Town to remove up to 86 ash trees to curb spread of emerald ash borer

April 30, 2014   ·   0 Comments

Orangeville public works crews will remove as many as 86 ash trees this year in an attempt to curb the spread of the emerald ash borer (EAB) and alleviate potential pedestrian safety concerns.

This is the first year of Orangeville’s multi-year action plan to address the impact of the invasive borer insect.

The Canadian Food Inspection Agency (CFIA) first detected the EAB in Erindale Park in the spring of 2013. During a tree inventory later in the year, the town also discovered the insect in ash trees on Madison Avenue.

Consultant Silv-Econ, which prepared the town’s Boulevard Tree Inventory and Analysis, noted that in the coming five to 10 years the EAB is expected to have severely affected or killed Orangeville’s ash trees.

Orangeville council approved a plan this year to remove and replace all ash trees on boulevards and in parks. With respect to ash trees located on conservation land owned by the town, only trees that pose a risk to private or public infrastructure will be included in the plan. They will be removed as required. Residents are responsible for affected trees located on their own property.

The first year of the program will see areas tackled where EAB has been identified. About 40 of the trees slated for removal this fall are in the Madison Avenue and Parkview Drive area.

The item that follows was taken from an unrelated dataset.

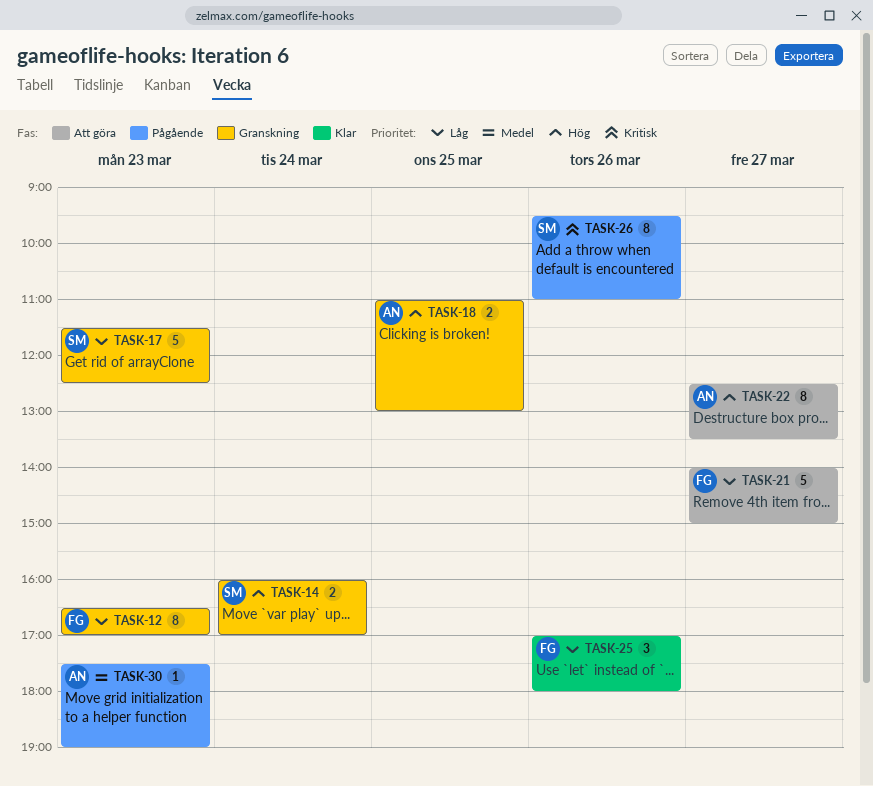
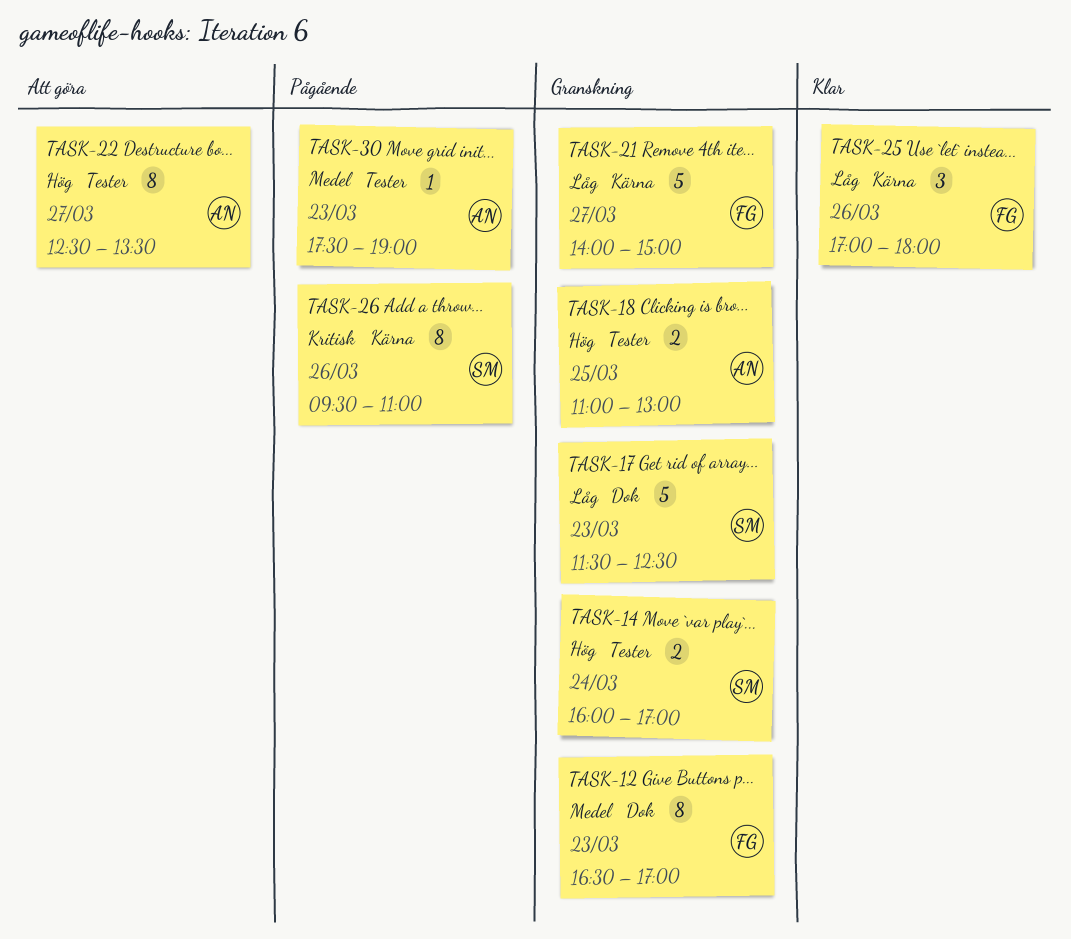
TASK-12, priority: Låg -> Medel
TASK-21, status: Att göra -> Granskning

Another 14 trees will be removed in the Zina Street, Elizabeth Street, and John Street area. A third area identified for 2014 is central Broadway where a total of 16 ash trees will be removed and another 16 in the west Broadway area.

The ash trees will be replaced with a variety of species best suited to the site conditions, and trees that will not impact utilities. Such species will include locust, oak, hackberry, service berry, elm, and ivory silk lilac.

“There may be other species and we will be soliciting input from residents with respect to a species for their boulevard area,” said John Lackey, the town’s manager of Operations and Development.

The EAB program will include the placement of prism traps and limbing of ash trees to identify infected areas and set priorities for ash tree removal plans in subsequent years.